## Request
The answer should hold only the lines from the one containing "ab 4.000 € monatlich" through the one containing "1.您是否已到医院确诊？" in the entries below, copied exactly, without pictures.

(Working data begins)

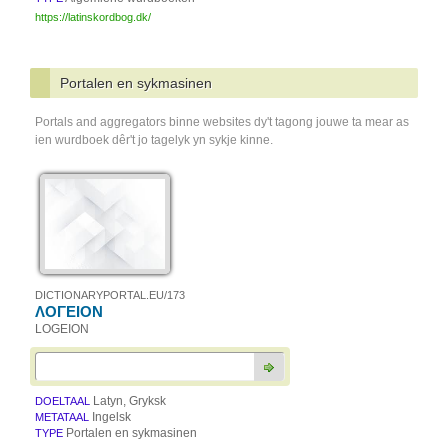
https://latinskordbog.dk/
Portalen en sykmasinen
Portals and aggregators binne websites dy't tagong jouwe ta mear as
ien wurdboek dêr't jo tagelyk yn sykje kinne.
DICTIONARYPORTAL.EU/173
ΛΟΓΕΙΟΝ
LOGEION
Latyn, Gryksk
DOELTAAL
Ingelsk
METATAAL
Portalen en sykmasinen
TYPE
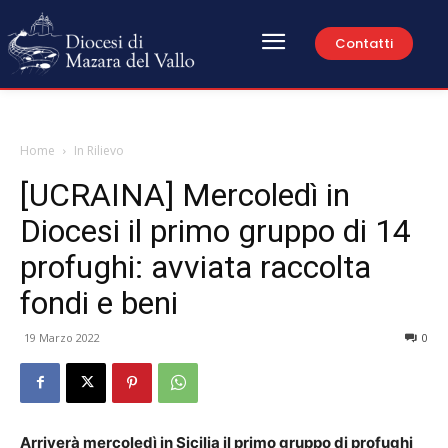
Contatti
Home
In Rilievo
[UCRAINA] Mercoledì in
Diocesi il primo gruppo di 14
profughi: avviata raccolta
fondi e beni
19 Marzo 2022
0
Arriverà mercoledì in Sicilia il primo gruppo di profughi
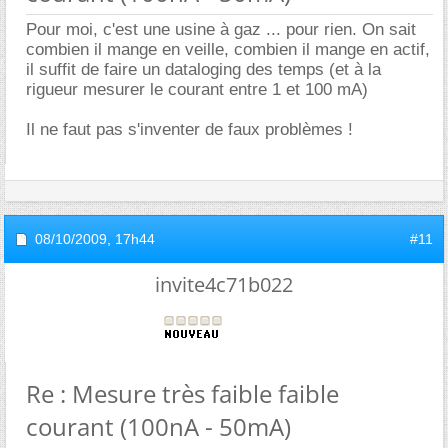
Pour moi, c'est une usine à gaz ... pour rien. On sait
combien il mange en veille, combien il mange en actif,
il suffit de faire un dataloging des temps (et à la
rigueur mesurer le courant entre 1 et 100 mA)
Il ne faut pas s'inventer de faux problèmes !
08/10/2009,
17h44
#11
invite4c71b022
Re : Mesure très faible faible
courant (100nA - 50mA)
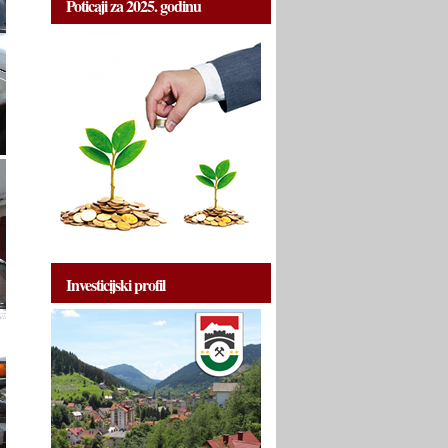
Poticaji za 2025. godinu
Investicijski profil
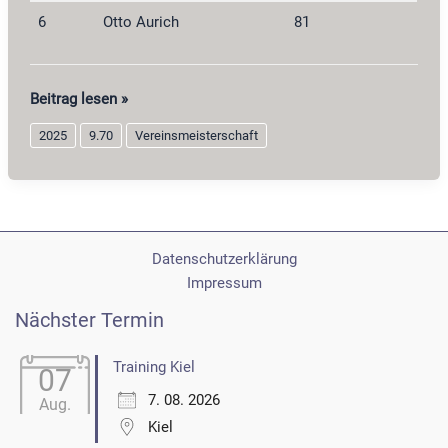
6
Otto Aurich
81
Perkussionsgewehr-
Beitrag lesen »
Auflage
2025
9.70
Vereinsmeisterschaft
2025
Datenschutzerklärung
Impressum
Nächster Termin
Training Kiel
07
7. 08. 2026
Aug.
Kiel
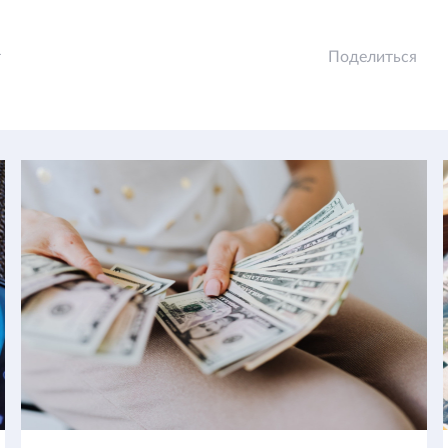
т
Поделиться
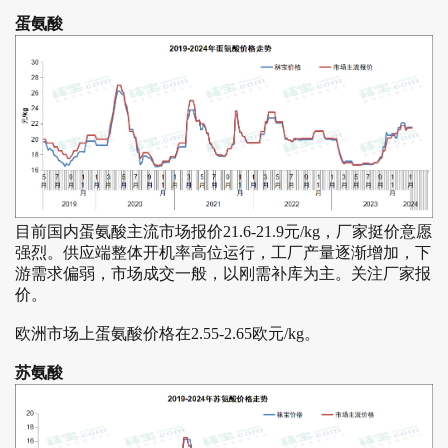
蛋氨酸
目前国内蛋氨酸主流市场报价21.6-21.9元/kg，厂家挺价意愿
强烈。供应端整体开机率高位运行，工厂产量逐渐增加，下
游需求偏弱，市场成交一般，以刚需补库为主。关注厂家报
价。
欧洲市场上蛋氨酸价格在2.55-2.65欧元/kg。
苏氨酸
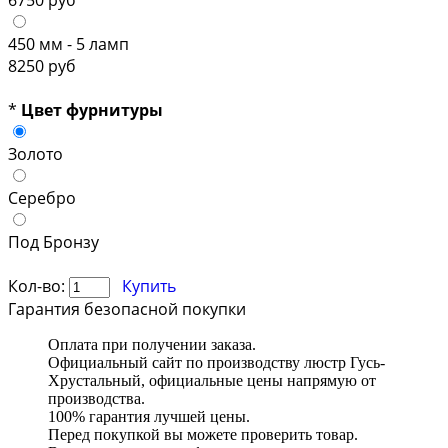
450 мм - 5 ламп
8250 руб
*
Цвет фурнитуры
Золото
Серебро
Под Бронзу
Кол-во:
Купить
Гарантия безопасной покупки
Оплата при получении заказа.
Официальный сайт по производству люстр Гусь-
Хрустальный, официальные цены напрямую от
производства.
100% гарантия лучшей цены.
Перед покупкой вы можете проверить товар.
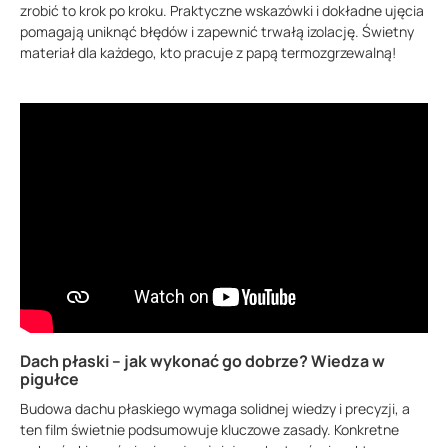
zrobić to krok po kroku. Praktyczne wskazówki i dokładne ujęcia
pomagają uniknąć błędów i zapewnić trwałą izolację. Świetny
materiał dla każdego, kto pracuje z papą termozgrzewalną!
Dach płaski – jak wykonać go dobrze? Wiedza w
pigułce
Budowa dachu płaskiego wymaga solidnej wiedzy i precyzji, a
ten film świetnie podsumowuje kluczowe zasady. Konkretne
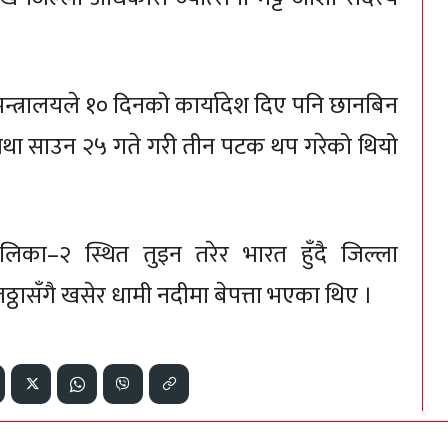
्त्रालयले १० दिनको कार्यादेश दिए पनि छानबिन
था साउन २५ गते गरी तीन पटक थप गरेको थियो
लिका–२ स्थित तुइन तरेर भारत हुँदै जिल्ला
ठासँगै खसेर धामी नदीमा बेपत्ता भएका थिए ।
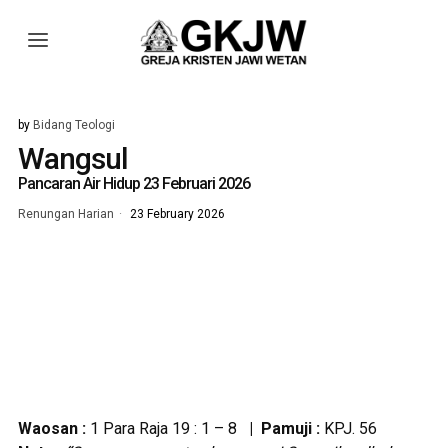
by
Bidang Teologi
Wangsul
Pancaran Air Hidup 23 Februari 2026
Renungan Harian
23 February 2026
Waosan :
1 Para Raja 19 : 1 – 8
| Pamuji :
KPJ. 56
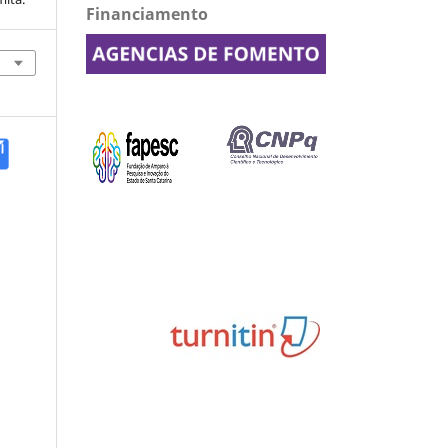
Financiamento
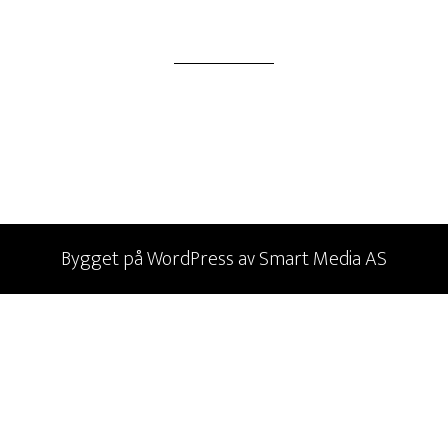
Bygget på
WordPress
av
Smart Media AS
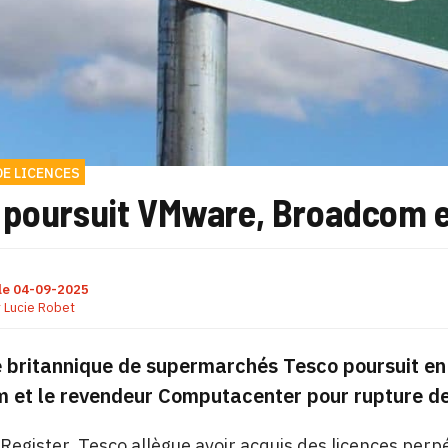
DE LICENCES
 poursuit VMware, Broadcom 
le
04-09-2025
r
Lucie Robet
 britannique de supermarchés Tesco poursuit en 
 et le revendeur Computacenter pour rupture de 
Register, Tesco allègue avoir acquis des licences per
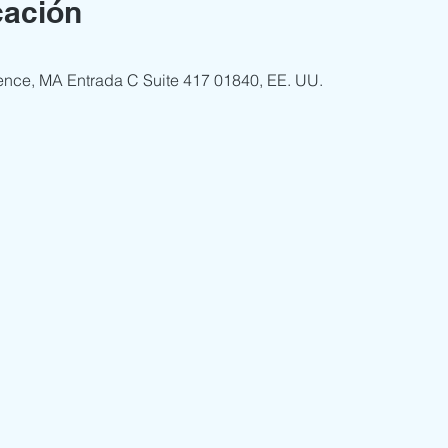
cación
ence, MA Entrada C Suite 417 01840, EE. UU.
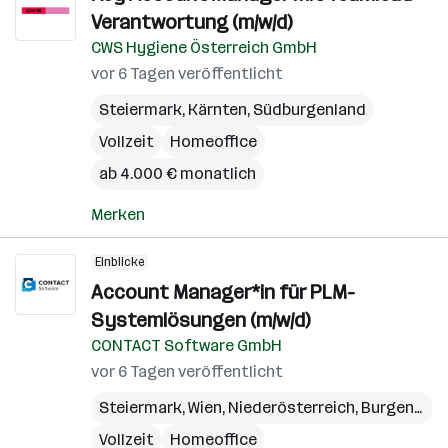
Verantwortung (m/w/d)
CWS Hygiene Österreich GmbH
vor 6 Tagen veröffentlicht
Steiermark
,
Kärnten
,
Südburgenland
Vollzeit
Homeoffice
ab 4.000 € monatlich
Merken
Einblicke
Account Manager*in für PLM-
Systemlösungen (m/w/d)
CONTACT Software GmbH
vor 6 Tagen veröffentlicht
Steiermark
,
Wien
,
Niederösterreich
,
Burgenland
Vollzeit
Homeoffice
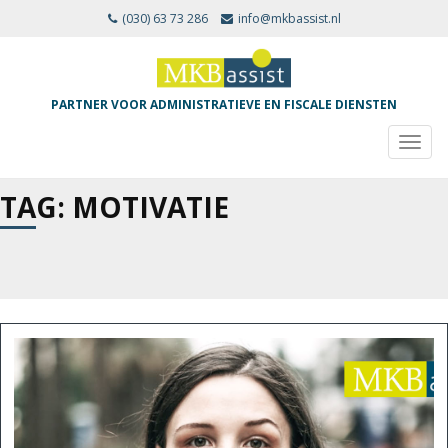
(030) 63 73 286
info@mkbassist.nl
PARTNER VOOR ADMINISTRATIEVE EN FISCALE DIENSTEN
TOGG
NAVIG
TAG: MOTIVATIE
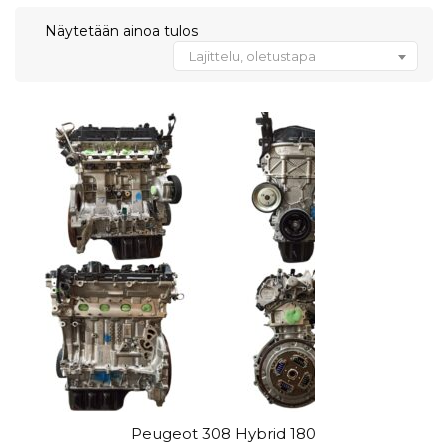
Näytetään ainoa tulos
Lajittelu, oletustapa
Peugeot 308 Hybrid 180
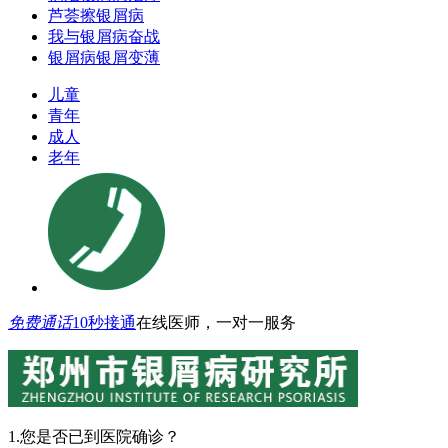
芦荟擦银屑病
我与银屑病奋战
银屑病银屑变薄
儿童
青年
成人
老年
免费通话
10秒接通
在线医师，一对一服务
1.您是否已到医院确诊？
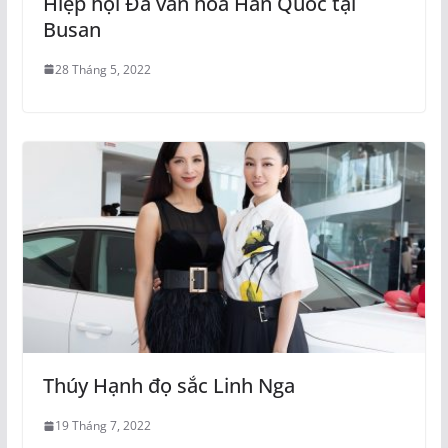
Hiệp hội Đa văn hóa Hàn Quốc tại
Busan
28 Tháng 5, 2022
Thúy Hạnh đọ sắc Linh Nga
19 Tháng 7, 2022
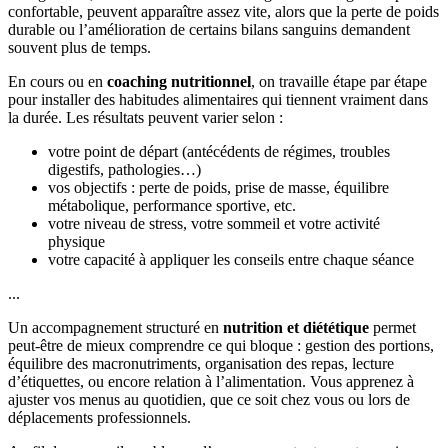
confortable, peuvent apparaître assez vite, alors que la perte de poids
durable ou l’amélioration de certains bilans sanguins demandent
souvent plus de temps.
En cours ou en
coaching nutritionnel
, on travaille étape par étape
pour installer des habitudes alimentaires qui tiennent vraiment dans
la durée. Les résultats peuvent varier selon :
votre point de départ (antécédents de régimes, troubles
digestifs, pathologies…)
vos objectifs : perte de poids, prise de masse, équilibre
métabolique, performance sportive, etc.
votre niveau de stress, votre sommeil et votre activité
physique
votre capacité à appliquer les conseils entre chaque séance
...
Un accompagnement structuré en
nutrition et diététique
permet
peut-être de mieux comprendre ce qui bloque : gestion des portions,
équilibre des macronutriments, organisation des repas, lecture
d’étiquettes, ou encore relation à l’alimentation. Vous apprenez à
ajuster vos menus au quotidien, que ce soit chez vous ou lors de
déplacements professionnels.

(Working data ends)

## Worked solution
ab 4.000 € monatlich
Merken
Einblicke
Account Manager*in für PLM-
Systemlösungen (m/w/d)
CONTACT Software GmbH
vor 6 Tagen veröffentlicht
Steiermark
,
Wien
,
Niederösterreich
,
Burgenland
Vollzeit
Homeoffice
(030) 63 73 286
info@mkbassist.nl
PARTNER VOOR ADMINISTRATIEVE EN FISCALE DIENSTEN
TOGG
NAVIG
TAG: MOTIVATIE
Näytetään ainoa tulos
Lajittelu, oletustapa
Peugeot 308 Hybrid 180
芦荟擦银屑病
我与银屑病奋战
银屑病银屑变薄
儿童
青年
成人
老年
免费通话
10秒接通
在线医师，一对一服务
1.您是否已到医院确诊？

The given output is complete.